Spoil yourself rotten! This 19th century hotel which is located above the medina (which is on UNESCO's World Heritage List). The hotel was originally built in 1879 for the Grand Vizir of Jamaïa and is surrounded by superb gardens and the architecture is truly gorgeous. So don your jellaba (loose traditional tunic) or silken kaftan robes and float around like royalty for a night. With the reputation of being the most beautiful hotel in the country, it would be easy to play the role of Berber princess or swashbuckling sultan in this 101 Arabian Nights setting.
Sample Moroccan specialities and pots of mint tea or international and French cuisine at their 3 restaurants. Very pricey but worth it for those who are used to being treated like royalty.
This museum is a few minutes walk from Bab Boujeloud and is housed in a palace built in 1873 by Moulay el-Hassan. There is a impressive tiled courtyard with a fountain and a beautiful Andalusian garden encompassing the area. You may need some time to properly take in all the displays that are spread over 12 rooms in the building. 11th century gold embossed leatherbound books, Andalusian manuscripts dating back to the 8th and examples of illuminated calligraphy will be of interest to bookworms, historians and scholars.
Fine old specimens of Moroccan craftsmanship such as Berber jewellery, ceramics, embroidery and calendabras and other everyday articles used hundreds of years ago can be seen in rooms 2 to 5 of the museum. Woodwork has always been a highly esteemed craft in Morocco with exotic woods such as cedar, thuya and citron used for beautifully designed chests and furniture examples of which are on display. Zellij tilework adorns most mosques and fine buildings in the country and the display of this colourful art is not to be missed.
15 Rue Makhfia. Take in the stunning view of the medina of Fes from the terrace while enjoying authentic Moroccan cuisine at this restaurant. The building was an old residence and has been adapted to accommodate group bookings and even has a carpet shop on one floor. All you need to complete the picture is an obliging genie and you could be away on a magic carpet ride over the city.
This is a palatial complex in the centre of Fes el-Jedid which still serves as residence to the King of Morocco when he is in the area. Surrounded by high walls and guarded by huge bronze doors set in an imposing Moorish gateway which remains permanently shut are palaces (yes, more than one) and official government buildings. Until 1912 Fes el-Jedid was the administrative centre of the country.

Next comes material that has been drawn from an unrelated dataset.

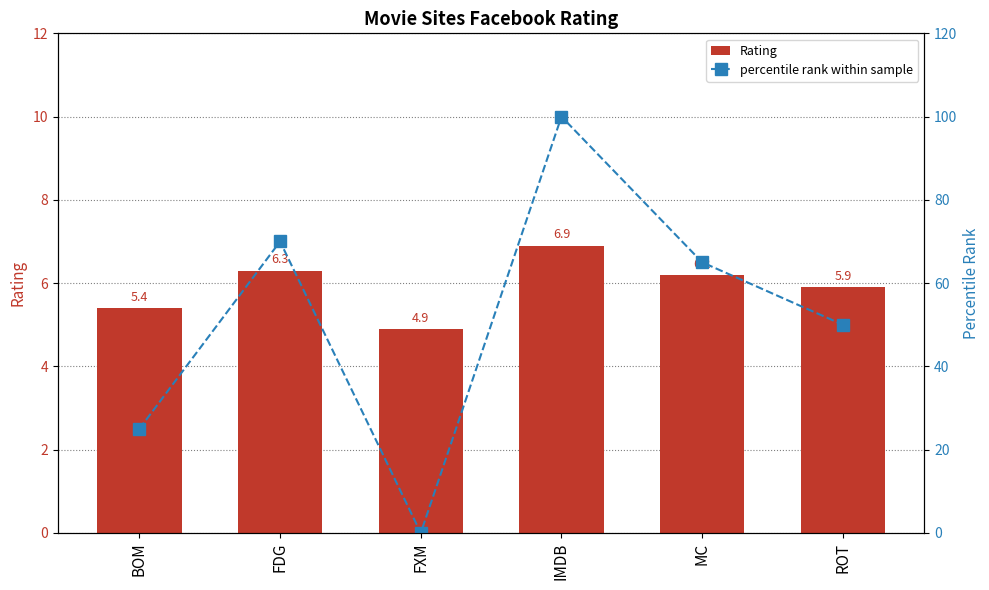

Which category has the highest value in the Rating series?

IMDB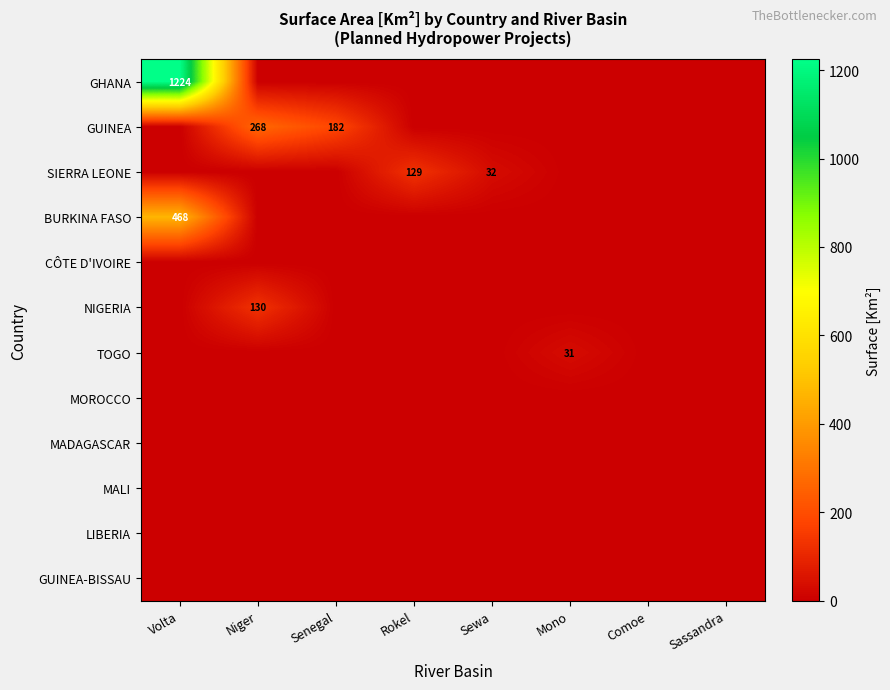

Which series has the largest total across all categories?

GHANA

The brass and bronzed doors are richly decorated with intricate engravings and are particularly impressive. Apart from the palaces and offices there are gardens, a zoo, mosque and medersa (Koranic school).

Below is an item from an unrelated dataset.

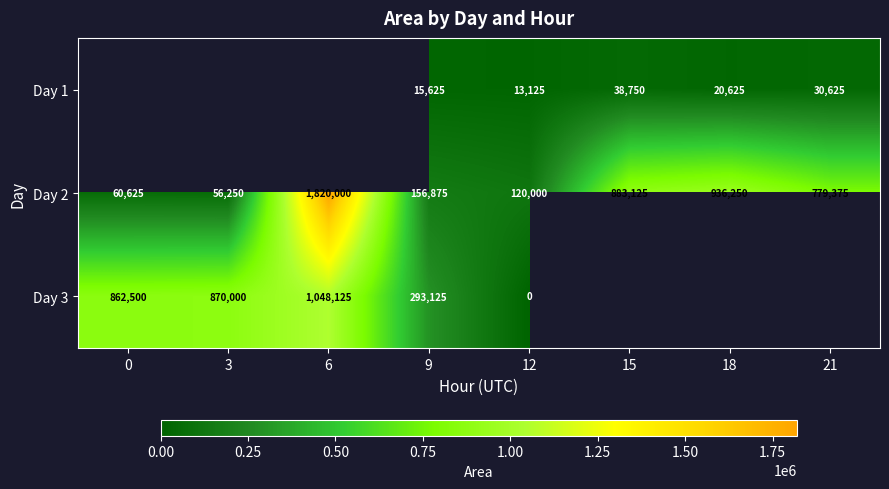

What is the spread (max minus min) of values at 9?

277500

Take a bus or grand taxi trip to the nearby town of Sefrou if you are in the area in June. This is when the locals celebrate the harvest of the cherries. Join in the festivities and the procession to the tomb of the prophet Daniel, which is in the Kef el-Moumen Caves up the river. The festival continues for several days and culminates in a colourful procession and the coronation of the Cherry Queen.
Experience the folklore of the area through the folk dancing and singing. If you are lucky a fantasia may be held. This is a colourful display of horsemanship where the riders get to show off their riding skills, beautiful steeds and elaborate saddles.